▸ Passage to read:
The company, which turned over 18bn euros (£12.14bn) in 2002 and has an annual procurement budget of around 6bn euros (£4.4bn), has changed the way it buys and identifies goods, focusing most of its efforts on high value goods and services.

According to Kai Nowosel, head of global purchasing, commercial operations at Aventis, eprocurement would not have worked for Aventis had it not fully understood its data and purchasing habits first.

'We spend a lot of time trying to understand how and where we spend our money,' Nowosel said. 'A huge number of purchases would be representing a very small piece of the business.'

'A prime example is office supplies,' he said. 'It's not something you should worry about because it doesn't give you any competitive advantage to be good at buying office supplies.'

The company, which is using procurement technologies from spend management specialist Ariba, has essentially outsourced the purchasing of small value goods to the people that actually want them, allowing procurement staff to concentrate on high value transactions.

And with one per cent of procurement spend accounting for 98 per cent of transactions, Aventis has found itself operating in a much more efficient manner.

It implemented the Ariba Buyer product in 2000, and more recently Ariba Contracts. It has just purchased Ariba Category Management, all part of the Ariba Spend Management Suite.

Nowosel says the use of the technology, and perhaps more importantly, the way it is now viewing its data and organising its procurement activities has resulted in massive annual savings.

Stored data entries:
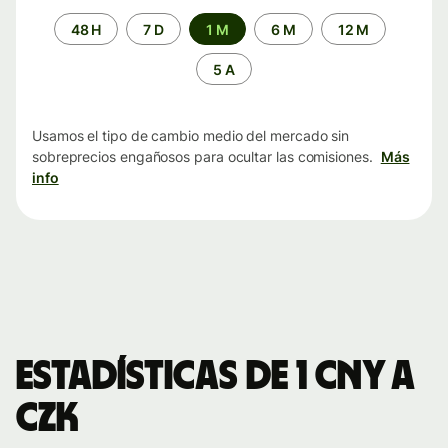
Periodo
48 H
7 D
1 M
6 M
12 M
de
tiempo
5 A
Usamos el tipo de cambio medio del mercado sin
sobreprecios engañosos para ocultar las comisiones.
Más
info
Estadísticas de 1 CNY a
CZK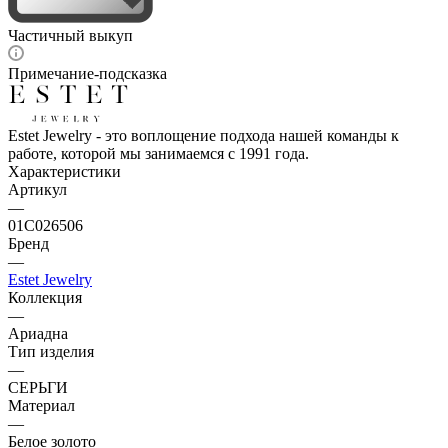
Частичный выкуп
Примечание-подсказка
Estet Jewelry - это воплощение подхода нашей команды к
работе, которой мы занимаемся с 1991 года.
Характеристики
Артикул
—
01С026506
Бренд
—
Estet Jewelry
Коллекция
—
Ариадна
Тип изделия
—
СЕРЬГИ
Материал
—
Белое золото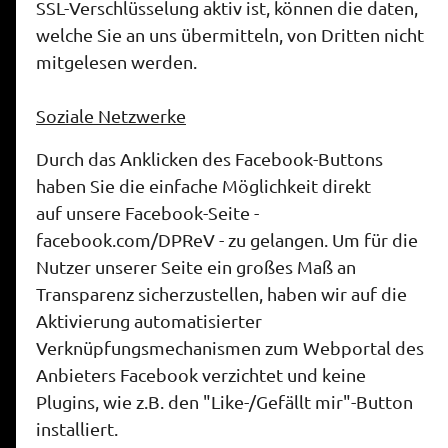
SSL-Verschlüsselung aktiv ist, können die daten,
welche Sie an uns übermitteln, von Dritten nicht
mitgelesen werden.
Soziale Netzwerke
Durch das Anklicken des Facebook-Buttons
haben Sie die einfache Möglichkeit direkt
auf unsere Facebook-Seite -
facebook.com/DPReV - zu gelangen. Um für die
Nutzer unserer Seite ein großes Maß an
Transparenz sicherzustellen, haben wir auf die
Aktivierung automatisierter
Verknüpfungsmechanismen zum Webportal des
Anbieters Facebook verzichtet und keine
Plugins, wie z.B. den "Like-/Gefällt mir"-Button
installiert.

▸ Directions:
According to the article on Aventis purchasing, which Ariba product did Aventis implement in 2000? The listing has no connection to the article on Aventis purchasing.

▸ Your solution:
Ariba Buyer